Dataset entries
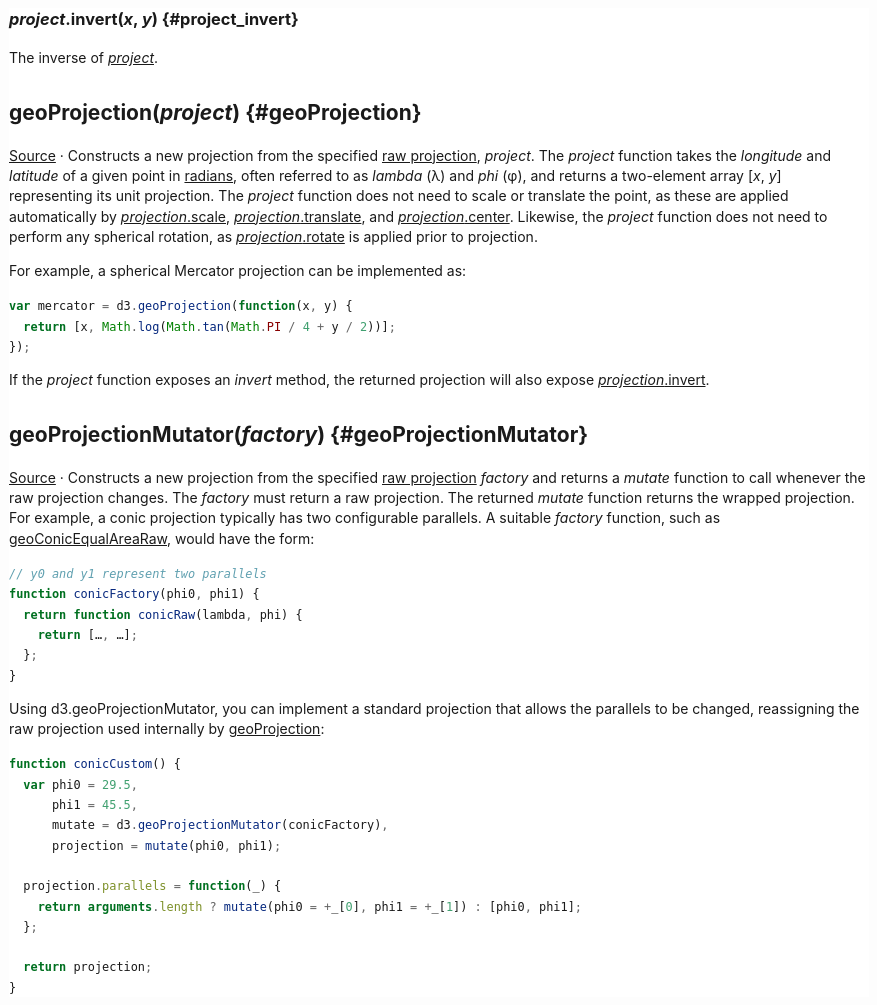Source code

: ### *project*.invert(*x*, *y*) {#project_invert}

The inverse of [*project*](#_project).

## geoProjection(*project*) {#geoProjection}

[Source](https://github.com/d3/d3-geo/blob/main/src/projection/index.js) · Constructs a new projection from the specified [raw projection](#raw-projections), *project*. The *project* function takes the *longitude* and *latitude* of a given point in [radians](http://mathworld.wolfram.com/Radian.html), often referred to as *lambda* (λ) and *phi* (φ), and returns a two-element array [*x*, *y*] representing its unit projection. The *project* function does not need to scale or translate the point, as these are applied automatically by [*projection*.scale](#projection_scale), [*projection*.translate](#projection_translate), and [*projection*.center](#projection_center). Likewise, the *project* function does not need to perform any spherical rotation, as [*projection*.rotate](#projection_rotate) is applied prior to projection.

For example, a spherical Mercator projection can be implemented as:

```js
var mercator = d3.geoProjection(function(x, y) {
  return [x, Math.log(Math.tan(Math.PI / 4 + y / 2))];
});
```

If the *project* function exposes an *invert* method, the returned projection will also expose [*projection*.invert](#projection_invert).

## geoProjectionMutator(*factory*) {#geoProjectionMutator}

[Source](https://github.com/d3/d3-geo/blob/main/src/projection/index.js) · Constructs a new projection from the specified [raw projection](#_project) *factory* and returns a *mutate* function to call whenever the raw projection changes. The *factory* must return a raw projection. The returned *mutate* function returns the wrapped projection. For example, a conic projection typically has two configurable parallels. A suitable *factory* function, such as [geoConicEqualAreaRaw](./conic.md#geoConicEqualArea), would have the form:

```js
// y0 and y1 represent two parallels
function conicFactory(phi0, phi1) {
  return function conicRaw(lambda, phi) {
    return […, …];
  };
}
```

Using d3.geoProjectionMutator, you can implement a standard projection that allows the parallels to be changed, reassigning the raw projection used internally by [geoProjection](#geoProjection):

```js
function conicCustom() {
  var phi0 = 29.5,
      phi1 = 45.5,
      mutate = d3.geoProjectionMutator(conicFactory),
      projection = mutate(phi0, phi1);

  projection.parallels = function(_) {
    return arguments.length ? mutate(phi0 = +_[0], phi1 = +_[1]) : [phi0, phi1];
  };

  return projection;
}
```
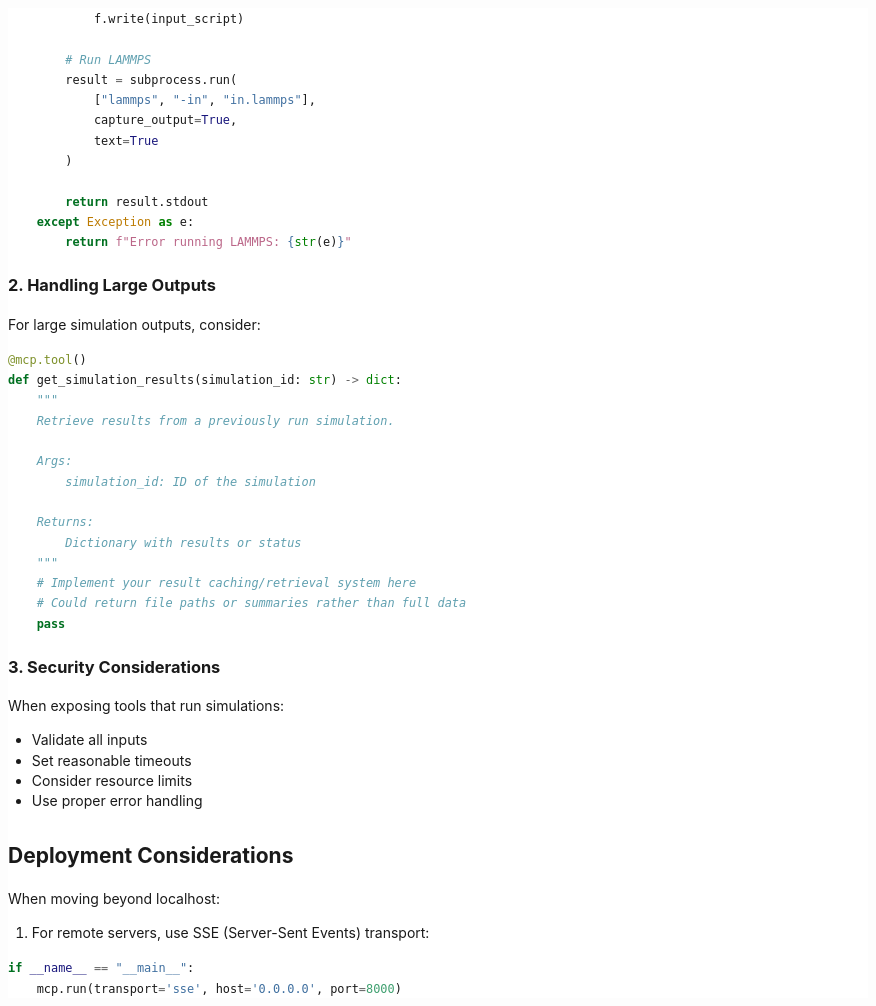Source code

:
 ```python
            f.write(input_script)
            
        # Run LAMMPS
        result = subprocess.run(
            ["lammps", "-in", "in.lammps"],
            capture_output=True,
            text=True
        )
        
        return result.stdout
    except Exception as e:
        return f"Error running LAMMPS: {str(e)}"
```

### 2. Handling Large Outputs

For large simulation outputs, consider:

```python
@mcp.tool()
def get_simulation_results(simulation_id: str) -> dict:
    """
    Retrieve results from a previously run simulation.
    
    Args:
        simulation_id: ID of the simulation
    
    Returns:
        Dictionary with results or status
    """
    # Implement your result caching/retrieval system here
    # Could return file paths or summaries rather than full data
    pass
```

### 3. Security Considerations

When exposing tools that run simulations:
- Validate all inputs
- Set reasonable timeouts
- Consider resource limits
- Use proper error handling 

## Deployment Considerations

When moving beyond localhost:

1. For remote servers, use SSE (Server-Sent Events) transport:

```python
if __name__ == "__main__":
    mcp.run(transport='sse', host='0.0.0.0', port=8000)
```
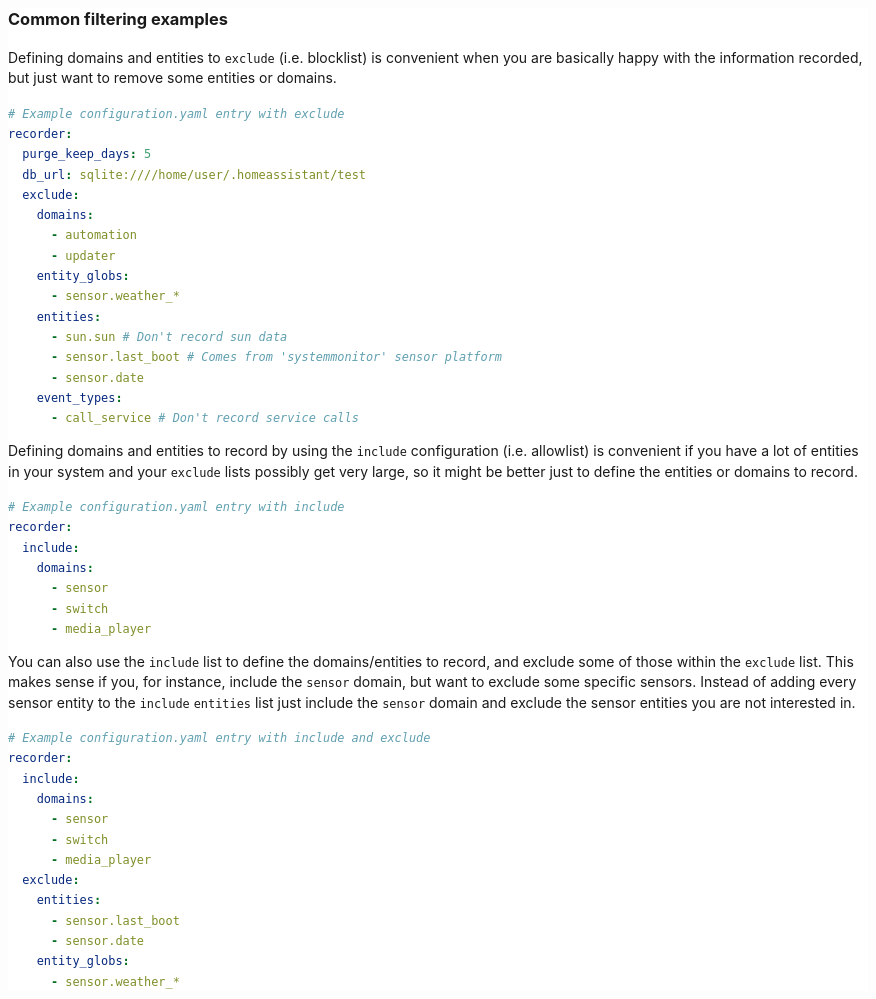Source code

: ### Common filtering examples

Defining domains and entities to `exclude` (i.e. blocklist) is convenient when you are basically happy with the information recorded, but just want to remove some entities or domains.

```yaml
# Example configuration.yaml entry with exclude
recorder:
  purge_keep_days: 5
  db_url: sqlite:////home/user/.homeassistant/test
  exclude:
    domains:
      - automation
      - updater
    entity_globs:
      - sensor.weather_*
    entities:
      - sun.sun # Don't record sun data
      - sensor.last_boot # Comes from 'systemmonitor' sensor platform
      - sensor.date
    event_types:
      - call_service # Don't record service calls
```

Defining domains and entities to record by using the `include` configuration (i.e. allowlist) is convenient if you have a lot of entities in your system and your `exclude` lists possibly get very large, so it might be better just to define the entities or domains to record.

```yaml
# Example configuration.yaml entry with include
recorder:
  include:
    domains:
      - sensor
      - switch
      - media_player
```

You can also use the `include` list to define the domains/entities to record, and exclude some of those within the `exclude` list. This makes sense if you, for instance, include the `sensor` domain, but want to exclude some specific sensors. Instead of adding every sensor entity to the `include` `entities` list just include the `sensor` domain and exclude the sensor entities you are not interested in.

```yaml
# Example configuration.yaml entry with include and exclude
recorder:
  include:
    domains:
      - sensor
      - switch
      - media_player
  exclude:
    entities:
      - sensor.last_boot
      - sensor.date
    entity_globs:
      - sensor.weather_*
```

Assignment: Repeat all of the records verbatim, leaving out the pictures.

Solution to the problem:
Source code

: ### *project*.invert(*x*, *y*) {#project_invert}

The inverse of [*project*](#_project).

## geoProjection(*project*) {#geoProjection}

[Source](https://github.com/d3/d3-geo/blob/main/src/projection/index.js) · Constructs a new projection from the specified [raw projection](#raw-projections), *project*. The *project* function takes the *longitude* and *latitude* of a given point in [radians](http://mathworld.wolfram.com/Radian.html), often referred to as *lambda* (λ) and *phi* (φ), and returns a two-element array [*x*, *y*] representing its unit projection. The *project* function does not need to scale or translate the point, as these are applied automatically by [*projection*.scale](#projection_scale), [*projection*.translate](#projection_translate), and [*projection*.center](#projection_center). Likewise, the *project* function does not need to perform any spherical rotation, as [*projection*.rotate](#projection_rotate) is applied prior to projection.

For example, a spherical Mercator projection can be implemented as:

```js
var mercator = d3.geoProjection(function(x, y) {
  return [x, Math.log(Math.tan(Math.PI / 4 + y / 2))];
});
```

If the *project* function exposes an *invert* method, the returned projection will also expose [*projection*.invert](#projection_invert).

## geoProjectionMutator(*factory*) {#geoProjectionMutator}

[Source](https://github.com/d3/d3-geo/blob/main/src/projection/index.js) · Constructs a new projection from the specified [raw projection](#_project) *factory* and returns a *mutate* function to call whenever the raw projection changes. The *factory* must return a raw projection. The returned *mutate* function returns the wrapped projection. For example, a conic projection typically has two configurable parallels. A suitable *factory* function, such as [geoConicEqualAreaRaw](./conic.md#geoConicEqualArea), would have the form:

```js
// y0 and y1 represent two parallels
function conicFactory(phi0, phi1) {
  return function conicRaw(lambda, phi) {
    return […, …];
  };
}
```

Using d3.geoProjectionMutator, you can implement a standard projection that allows the parallels to be changed, reassigning the raw projection used internally by [geoProjection](#geoProjection):

```js
function conicCustom() {
  var phi0 = 29.5,
      phi1 = 45.5,
      mutate = d3.geoProjectionMutator(conicFactory),
      projection = mutate(phi0, phi1);

  projection.parallels = function(_) {
    return arguments.length ? mutate(phi0 = +_[0], phi1 = +_[1]) : [phi0, phi1];
  };

  return projection;
}
```
Source code

:
 ```python
            f.write(input_script)
            
        # Run LAMMPS
        result = subprocess.run(
            ["lammps", "-in", "in.lammps"],
            capture_output=True,
            text=True
        )
        
        return result.stdout
    except Exception as e:
        return f"Error running LAMMPS: {str(e)}"
```

### 2. Handling Large Outputs

For large simulation outputs, consider:

```python
@mcp.tool()
def get_simulation_results(simulation_id: str) -> dict:
    """
    Retrieve results from a previously run simulation.
    
    Args:
        simulation_id: ID of the simulation
    
    Returns:
        Dictionary with results or status
    """
    # Implement your result caching/retrieval system here
    # Could return file paths or summaries rather than full data
    pass
```

### 3. Security Considerations

When exposing tools that run simulations:
- Validate all inputs
- Set reasonable timeouts
- Consider resource limits
- Use proper error handling 

## Deployment Considerations

When moving beyond localhost:

1. For remote servers, use SSE (Server-Sent Events) transport:

```python
if __name__ == "__main__":
    mcp.run(transport='sse', host='0.0.0.0', port=8000)
```
Source code

: ### Common filtering examples

Defining domains and entities to `exclude` (i.e. blocklist) is convenient when you are basically happy with the information recorded, but just want to remove some entities or domains.

```yaml
# Example configuration.yaml entry with exclude
recorder:
  purge_keep_days: 5
  db_url: sqlite:////home/user/.homeassistant/test
  exclude:
    domains:
      - automation
      - updater
    entity_globs:
      - sensor.weather_*
    entities:
      - sun.sun # Don't record sun data
      - sensor.last_boot # Comes from 'systemmonitor' sensor platform
      - sensor.date
    event_types:
      - call_service # Don't record service calls
```

Defining domains and entities to record by using the `include` configuration (i.e. allowlist) is convenient if you have a lot of entities in your system and your `exclude` lists possibly get very large, so it might be better just to define the entities or domains to record.

```yaml
# Example configuration.yaml entry with include
recorder:
  include:
    domains:
      - sensor
      - switch
      - media_player
```

You can also use the `include` list to define the domains/entities to record, and exclude some of those within the `exclude` list. This makes sense if you, for instance, include the `sensor` domain, but want to exclude some specific sensors. Instead of adding every sensor entity to the `include` `entities` list just include the `sensor` domain and exclude the sensor entities you are not interested in.

```yaml
# Example configuration.yaml entry with include and exclude
recorder:
  include:
    domains:
      - sensor
      - switch
      - media_player
  exclude:
    entities:
      - sensor.last_boot
      - sensor.date
    entity_globs:
      - sensor.weather_*
```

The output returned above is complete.